**Problem to solve:**
The line containing "たら･･･ボタボタボタッ･･･。 「!!!!」 携行缶のノズルの根元" marks the end: copy exactly every line from the start of the records below up to and including it, leaving out pictures.

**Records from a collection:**
= Beginning of Section =

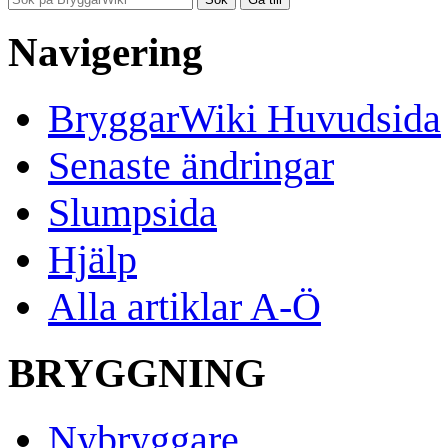
Navigering
BryggarWiki Huvudsida
Senaste ändringar
Slumpsida
Hjälp
Alla artiklar A-Ö
BRYGGNING
Nybryggare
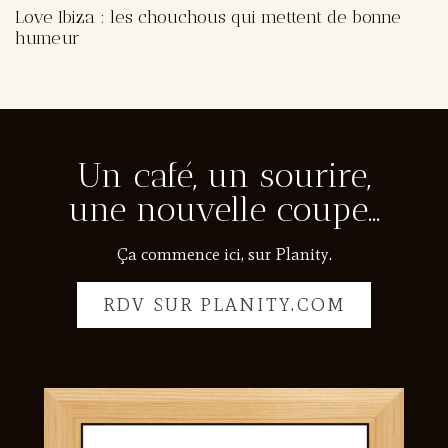
Love Ibiza : les chouchous qui mettent de bonne
humeur
Un café, un sourire,
une nouvelle coupe…
Ça commence ici, sur Planity.
RDV SUR PLANITY.COM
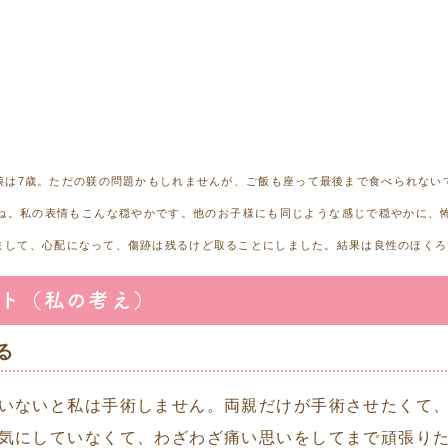
娘は7歳。ただの躾の問題かもしれませんが、ご飯も座って最後まで食べられない
ね。私の表情もこんな穏やかです。他のお子様にも同じような感じで穏やかに、
まして、心配になって、傷跡は残るけど取ることにしました。結果は良性のほくろ
ト（私の考え）
る
いないと私は手術しません。両親だけが手術させたくて
気にしていなくて、わざわざ痛い思いをしてまで頑張り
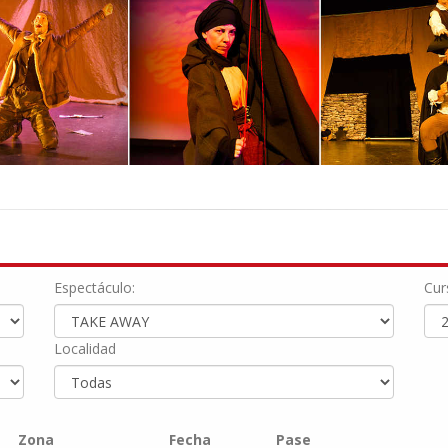
Espectáculo:
Cur
Localidad
Zona
Fecha
Pase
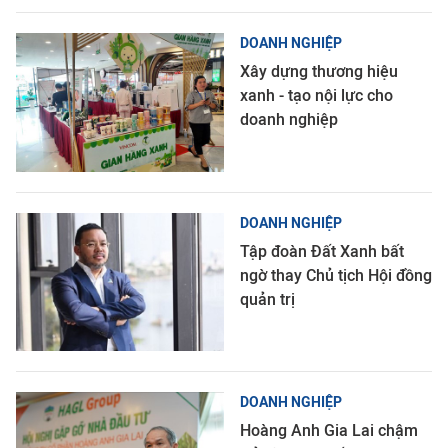
DOANH NGHIỆP
Xây dựng thương hiệu
xanh - tạo nội lực cho
doanh nghiệp
DOANH NGHIỆP
Tập đoàn Đất Xanh bất
ngờ thay Chủ tịch Hội đồng
quản trị
DOANH NGHIỆP
Hoàng Anh Gia Lai chậm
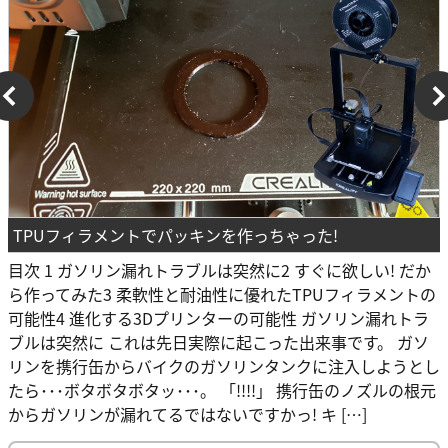
TPUフィラメントでパッキンを作っちゃった!
目次 1 ガソリン漏れトラブルは突然に2 すぐに欲しい! だか
ら作ってみた3 柔軟性と耐油性に優れたTPUフィラメントの
可能性4 進化する3Dプリンターの可能性 ガソリン漏れトラ
ブルは突然に これは先日実際に起こった出来事です。 ガソ
リンを携行缶からバイクのガソリンタンクに注入しようとし
たら･･･ボタボタボタッ･･･。 「!!!!」 携行缶のノズルの根元
からガソリンが漏れてるではないですかっ! キ […]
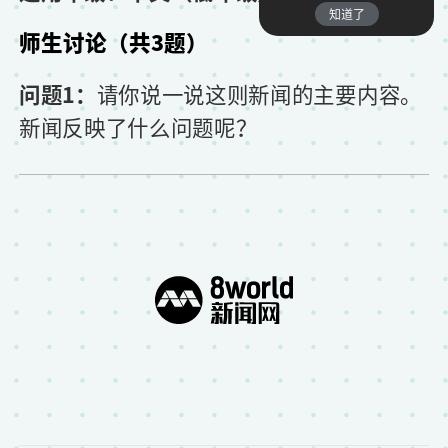
知道了
师生讨论（共3题）
问题1：
请你说一说这则新闻的主要内容。
新闻反映了什么问题呢？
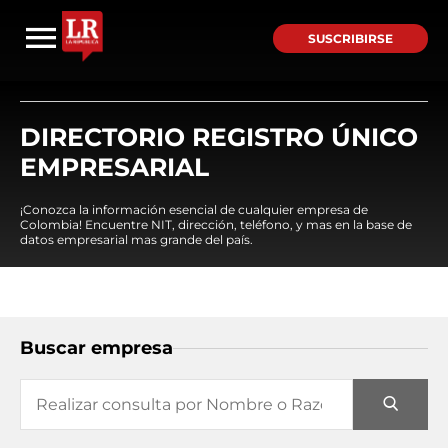
SUSCRIBIRSE
DIRECTORIO REGISTRO ÚNICO
EMPRESARIAL
¡Conozca la información esencial de cualquier empresa de
Colombia! Encuentre NIT, dirección, teléfono, y mas en la base de
datos empresarial mas grande del país.
Buscar empresa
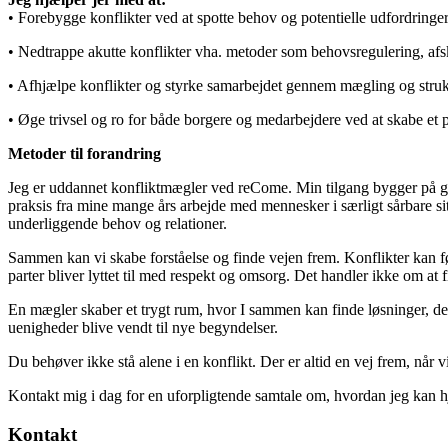
• Forebygge konflikter ved at spotte behov og potentielle udfordringer, 
• Nedtrappe akutte konflikter vha. metoder som behovsregulering, a
• Afhjælpe konflikter og styrke samarbejdet gennem mægling og struktur
• Øge trivsel og ro for både borgere og medarbejdere ved at skabe et 
Metoder til forandring
Jeg er uddannet konfliktmægler ved reCome. Min tilgang bygger på gen
praksis fra mine mange års arbejde med mennesker i særligt sårbare situ
underliggende behov og relationer.
Sammen kan vi skabe forståelse og finde vejen frem. Konflikter kan 
parter bliver lyttet til med respekt og omsorg. Det handler ikke om at
En mægler skaber et trygt rum, hvor I sammen kan finde løsninger, der i
uenigheder blive vendt til nye begyndelser.
Du behøver ikke stå alene i en konflikt. Der er altid en vej frem, når
Kontakt mig i dag for en uforpligtende samtale om, hvordan jeg kan hj
Kontakt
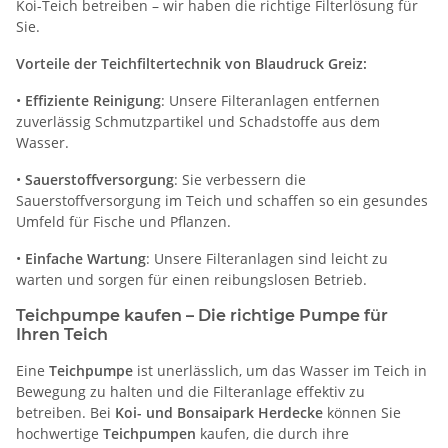
Koi-Teich betreiben – wir haben die richtige Filterlösung für
Sie.
Vorteile der Teichfiltertechnik von Blaudruck Greiz:
•
Effiziente Reinigung
: Unsere Filteranlagen entfernen
zuverlässig Schmutzpartikel und Schadstoffe aus dem
Wasser.
•
Sauerstoffversorgung
: Sie verbessern die
Sauerstoffversorgung im Teich und schaffen so ein gesundes
Umfeld für Fische und Pflanzen.
•
Einfache Wartung
: Unsere Filteranlagen sind leicht zu
warten und sorgen für einen reibungslosen Betrieb.
Teichpumpe kaufen – Die richtige Pumpe für
Ihren Teich
Eine
Teichpumpe
ist unerlässlich, um das Wasser im Teich in
Bewegung zu halten und die Filteranlage effektiv zu
betreiben. Bei
Koi- und Bonsaipark Herdecke
können Sie
hochwertige
Teichpumpen
kaufen, die durch ihre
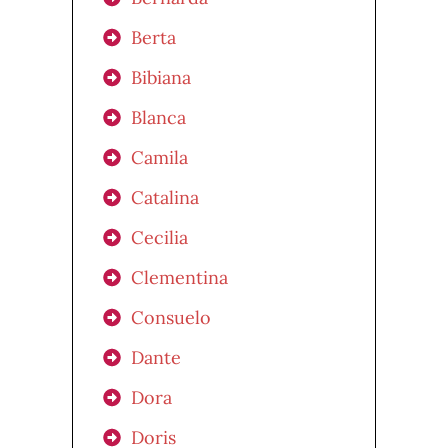
Berta
Bibiana
Blanca
Camila
Catalina
Cecilia
Clementina
Consuelo
Dante
Dora
Doris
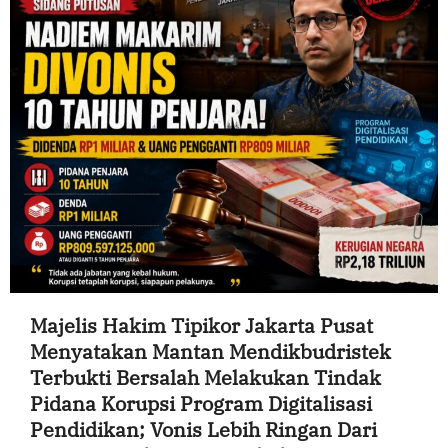
Majelis Hakim Tipikor Jakarta Pusat
Menyatakan Mantan Mendikbudristek
Terbukti Bersalah Melakukan Tindak
Pidana Korupsi Program Digitalisasi
Pendidikan; Vonis Lebih Ringan Dari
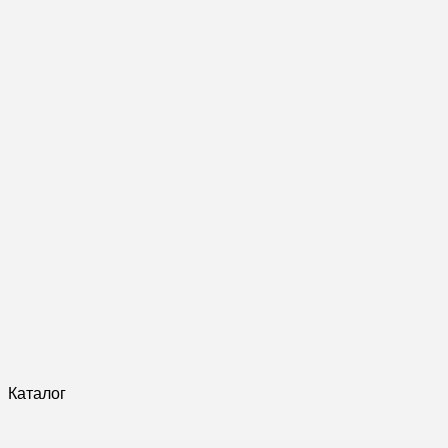
Каталог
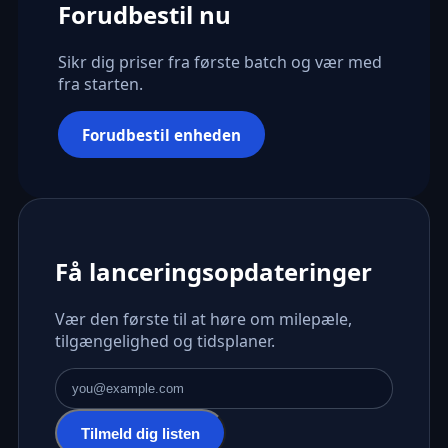
Forudbestil nu
Sikr dig priser fra første batch og vær med
fra starten.
Forudbestil enheden
Få lanceringsopdateringer
Vær den første til at høre om milepæle,
tilgængelighed og tidsplaner.
E-mailadresse
Tilmeld dig listen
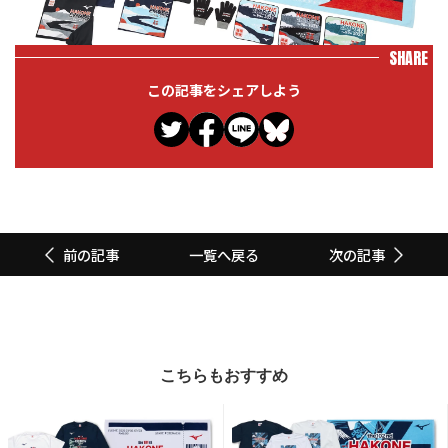
SHARE
この記事をシェアしよう
一覧へ戻る
前の記事
次の記事
こちらもおすすめ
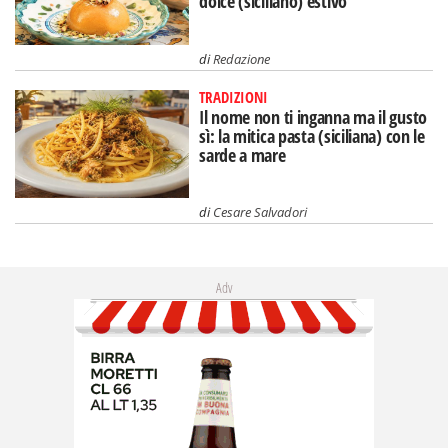
dolce (siciliano) estivo
di
Redazione
TRADIZIONI
Il nome non ti inganna ma il gusto
sì: la mitica pasta (siciliana) con le
sarde a mare
di
Cesare Salvadori
Adv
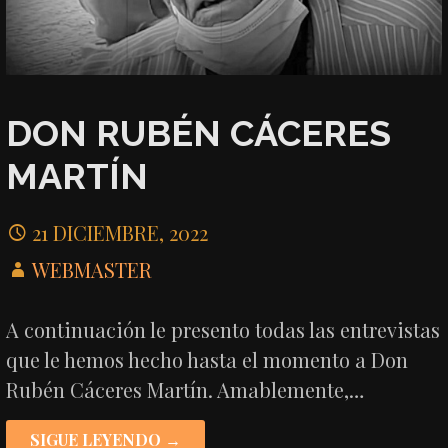
DON RUBÉN CÁCERES
MARTÍN
21 DICIEMBRE, 2022
WEBMASTER
A continuación le presento todas las entrevistas
que le hemos hecho hasta el momento a Don
Rubén Cáceres Martín. Amablemente,…
SIGUE LEYENDO →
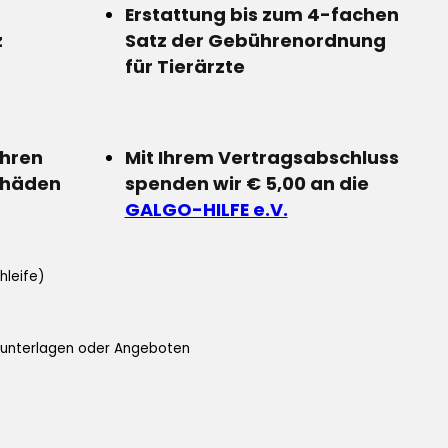
Erstattung bis zum 4-fachen
z
Satz der Gebührenordnung
für Tierärzte
Ihren
Mit Ihrem Vertragsabschluss
chäden
spenden wir € 5,00 an die
GALGO-HILFE e.V.
hleife)
ifunterlagen oder Angeboten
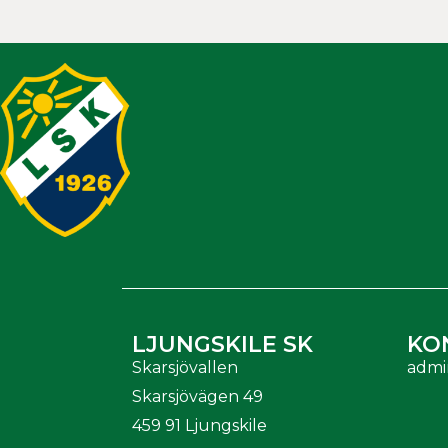
LJUNGSKILE SK
KO
Skarsjövallen
admi
Skarsjövägen 49
459 91 Ljungskile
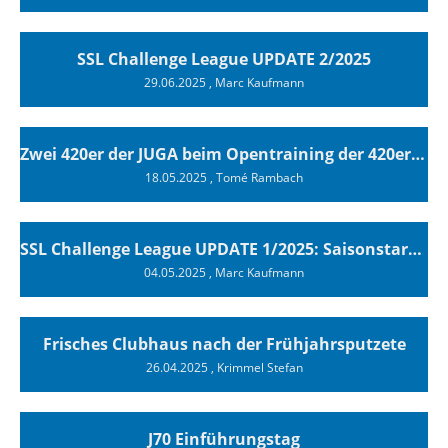
SSL Challenge League UPDATE 2/2025
29.06.2025
, Marc Kaufmann
Zwei 420er der JUGA beim Opentraining der 420er Association in Sisikon
18.05.2025
, Tomé Rambach
SSL Challenge League UPDATE 1/2025: Saisonstart am Bielersee
04.05.2025
, Marc Kaufmann
Frisches Clubhaus nach der Frühjahrsputzete
26.04.2025
, Krimmel Stefan
J70 Einführungstag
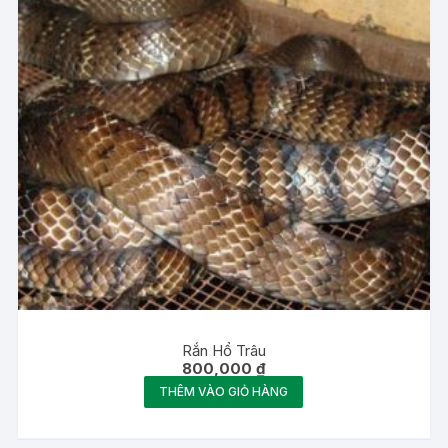
Rắn Hổ Trâu
800,000
₫
THÊM VÀO GIỎ HÀNG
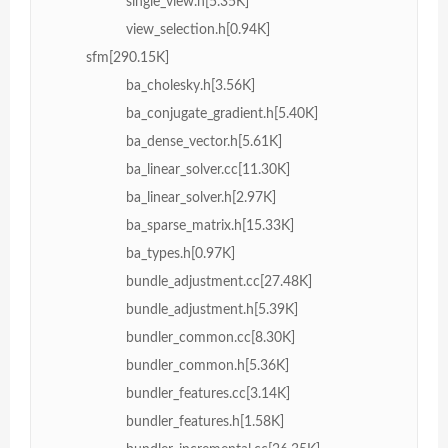
single_view.h[5.35K]
view_selection.h[0.94K]
sfm[290.15K]
ba_cholesky.h[3.56K]
ba_conjugate_gradient.h[5.40K]
ba_dense_vector.h[5.61K]
ba_linear_solver.cc[11.30K]
ba_linear_solver.h[2.97K]
ba_sparse_matrix.h[15.33K]
ba_types.h[0.97K]
bundle_adjustment.cc[27.48K]
bundle_adjustment.h[5.39K]
bundler_common.cc[8.30K]
bundler_common.h[5.36K]
bundler_features.cc[3.14K]
bundler_features.h[1.58K]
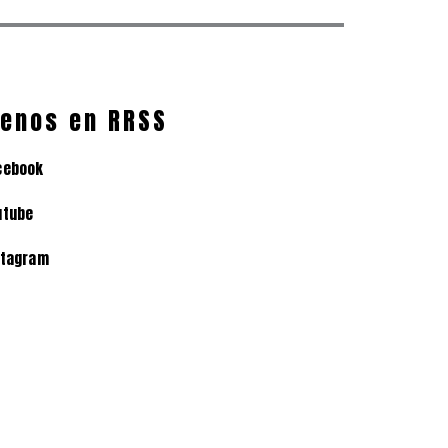
enos en RRSS
cebook
utube
stagram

= End of Section =

**Problem solution:**
Navigering
BryggarWiki Huvudsida
Senaste ändringar
Slumpsida
Hjälp
Alla artiklar A-Ö
BRYGGNING
Nybryggare
Love Ibiza : les chouchous qui mettent de bonne
humeur
Un café, un sourire,
une nouvelle coupe…
Ça commence ici, sur Planity.
RDV SUR PLANITY.COM
娘は7歳。ただの躾の問題かもしれませんが、ご飯も座って最後まで食べられない
ね。私の表情もこんな穏やかです。他のお子様にも同じような感じで穏やかに、
まして、心配になって、傷跡は残るけど取ることにしました。結果は良性のほくろ
ト（私の考え）
る
いないと私は手術しません。両親だけが手術させたくて
気にしていなくて、わざわざ痛い思いをしてまで頑張り
Espectáculo:
Cur
Localidad
Zona
Fecha
Pase
DOANH NGHIỆP
Xây dựng thương hiệu
xanh - tạo nội lực cho
doanh nghiệp
DOANH NGHIỆP
Tập đoàn Đất Xanh bất
ngờ thay Chủ tịch Hội đồng
quản trị
DOANH NGHIỆP
Hoàng Anh Gia Lai chậm
TPUフィラメントでパッキンを作っちゃった!
目次 1 ガソリン漏れトラブルは突然に2 すぐに欲しい! だか
ら作ってみた3 柔軟性と耐油性に優れたTPUフィラメントの
可能性4 進化する3Dプリンターの可能性 ガソリン漏れトラ
ブルは突然に これは先日実際に起こった出来事です。 ガソ
リンを携行缶からバイクのガソリンタンクに注入しようとし
たら･･･ボタボタボタッ･･･。 「!!!!」 携行缶のノズルの根元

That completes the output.